Now if I may continue my fine dining metaphor from a few paragraphs ago, if the go-ahead single was the main course, this was the dessert.
Notice the marking on the wall at 364 feet. Obviously, that’s insanely shallow for a power alley. Since it was a few feet toward center, the ball flew a little further than that. But not much. Let’s check in with my newest favorite Twitter feed for the details.
One of those parks it would have left was Camden Yards. It was a catch that saved what would’ve been a completely demoralizing, cheap dinger.
By the way, don’t you love parks like Camden, where at least part of the outfield wall is low enough that it provides opportunity for the catch to steal of home run? It adds an element to the game that is highly entertaining. We need more stadiums with short walls.
A final thought on Benintendi…Monday we saw the type of player I think we all hoped he would be for the Royals. Solid and steady. A guy coming through with the occasional clutch hit or the stellar defensive grab. Someone you could count on in a key situation to grind and give you a good result. We haven’t seen that consistently this year and even though it’s September, it’s better late than never. And as I wrote previously, it would be nice if Benintendi finishes with a solid final month of the season.
Swinging and missing
There wasn’t much flash from Kris Bubic on Monday, but like Benintendi, it was just a steady performance. The kind you like to see out of a pitcher who rides a 91 mph fastball and compliments it with a plus-change.
Bubic had both pitches working, recording 14 swings and misses, his second-highest total on the season. Yes, these were the Orioles (it seems like I have to provide that caveat before every bit of praise for a Royal), but it still counts.
Here’s a 2-2 change that ran away from the hitter in the first.
That’s pulling the string and making the ball dance. And how about an elevated fastball on a 1-2 pitch in the fourth?
As much as the changeup off the edge of the plate is a fun pitch, I personally enjoy watching a fastball with a little bit of rise finish up and out of the zone. It has to be such a tasty looking pitch to a hitter that it’s irresistible. Often to their detriment.
Bubic got couple of swinging strikes from pitches in the heart of the zone, but for the most part was picking up the whiffs from working the edges. He was more up/down than side to side, but the change was playing off the fastball quite well.

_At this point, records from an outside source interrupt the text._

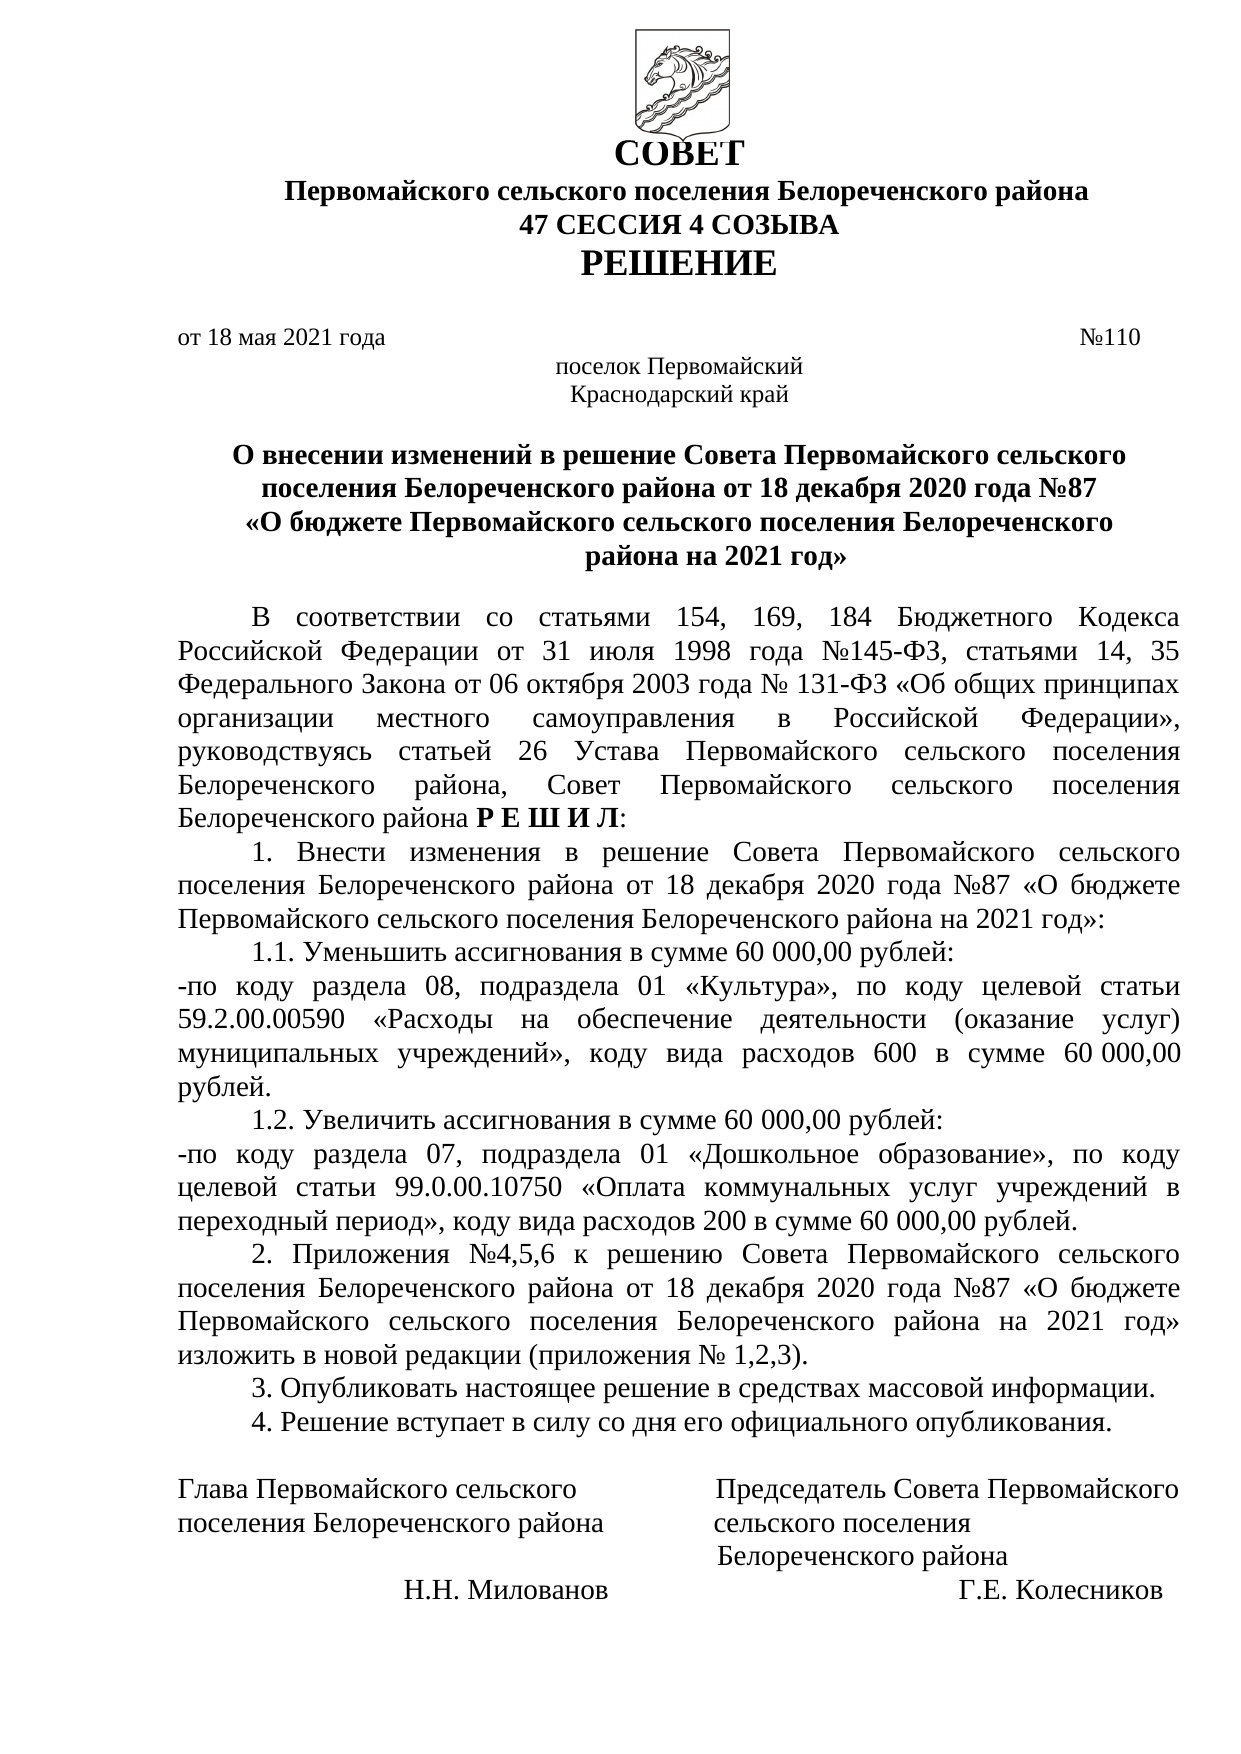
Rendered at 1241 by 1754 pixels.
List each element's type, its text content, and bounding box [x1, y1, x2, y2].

text поселок Первомайский [177, 351, 1181, 379]
subtitle В соответствии со статьями 154, 169, 184 Бюджетного Кодекса Российской Федерации от 31 июля 1998 года №145-ФЗ, статьями 14, 35 Федерального Закона от 06 октября 2003 года № 131-ФЗ «Об общих принципах организации местного самоуправления в Российской Федерации», руководствуясь статьей 26 Устава Первомайского сельского поселения Белореченского района, Совет Первомайского сельского поселения Белореченского района Р Е Ш И Л: [177, 599, 1181, 834]
text СОВЕТ [177, 130, 1181, 173]
subtitle «О бюджете Первомайского сельского поселения Белореченского [177, 504, 1181, 538]
text РЕШЕНИЕ [177, 241, 1181, 284]
text 1.1. Уменьшить ассигнования в сумме 60 000,00 рублей: [177, 934, 1181, 968]
text Белореченского района [177, 1538, 1181, 1572]
text Краснодарский край [177, 379, 1181, 408]
text 1. Внести изменения в решение Совета Первомайского сельского поселения Белореченского района от 18 декабря 2020 года №87 «О бюджете Первомайского сельского поселения Белореченского района на 2021 год»: [177, 834, 1181, 934]
text -по коду раздела 07, подраздела 01 «Дошкольное образование», по коду целевой статьи 99.0.00.10750 «Оплата коммунальных услуг учреждений в переходный период», коду вида расходов 200 в сумме 60 000,00 рублей. [177, 1136, 1181, 1236]
picture [635, 29, 730, 142]
text поселения Белореченского района сельского поселения [177, 1505, 1181, 1538]
text Глава Первомайского сельского Председатель Совета Первомайского [177, 1471, 1181, 1505]
text -по коду раздела 08, подраздела 01 «Культура», по коду целевой статьи 59.2.00.00590 «Расходы на обеспечение деятельности (оказание услуг) муниципальных учреждений», коду вида расходов 600 в сумме 60 000,00 рублей. [177, 968, 1181, 1102]
text от 18 мая 2021 года №110 [177, 322, 1181, 351]
subtitle района на 2021 год» [177, 538, 1181, 571]
text 4. Решение вступает в силу со дня его официального опубликования. [177, 1404, 1181, 1438]
text Н.Н. Милованов Г.Е. Колесников [177, 1572, 1181, 1605]
text 47 СЕССИЯ 4 СОЗЫВА [177, 207, 1181, 241]
text 1.2. Увеличить ассигнования в сумме 60 000,00 рублей: [177, 1102, 1181, 1136]
text Первомайского сельского поселения Белореченского района [177, 173, 1181, 207]
text 2. Приложения №4,5,6 к решению Совета Первомайского сельского поселения Белореченского района от 18 декабря 2020 года №87 «О бюджете Первомайского сельского поселения Белореченского района на 2021 год» изложить в новой редакции (приложения № 1,2,3). [177, 1236, 1181, 1371]
subtitle О внесении изменений в решение Совета Первомайского сельского поселения Белореченского района от 18 декабря 2020 года №87 [177, 437, 1181, 504]
text 3. Опубликовать настоящее решение в средствах массовой информации. [177, 1371, 1181, 1404]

Bubic finished with a 36 percent whiff rate on his fastball (!!!) and a 21 percent whiff rate on the change. Overall, he had a 28 percent CSW% (called strikes plus whiffs), which is a solid rate. It’s one that will keep you in the game, which is exactly what Bubic did on Monday. He pitched well enough to keep his team in the game.
Nothing flashy, but it got the job done.
Central issues
Tigers 3, Pirates 6
You have to hand it to the MLB schedule maker. Royals visit the Orioles and the Tigers play the Pirates on the same holiday weekend? Be still my baseball-loving heart. Bryce Wilson surrendered three runs over six for Pittsburgh and his bullpen backed him up with three shutout innings to lock down the victory. Ke’Bryan Hayes went 3-4 with a pair of runs driven in.
Twins 5, Cleveland 2
Byron Buxton and Jorge Polanco went a combined 6-10 from the top of the Minnesota lineup and scored four of the Twins’ five runs. Bailey Ober started and went four and was backed up by a bullpen that threw five scoreless frames, allowing just two hits and one walk against five strikeouts.
Up next
After the holiday, the series moves to night games for the next three. The Orioles have not set their rotation. Here’s how the Royals will line up.
Tuesday — Jackson Kowar
Wednesday — Mike Minor
Thursday — Carlos Hernández
First pitch is scheduled for 6:05 CDT.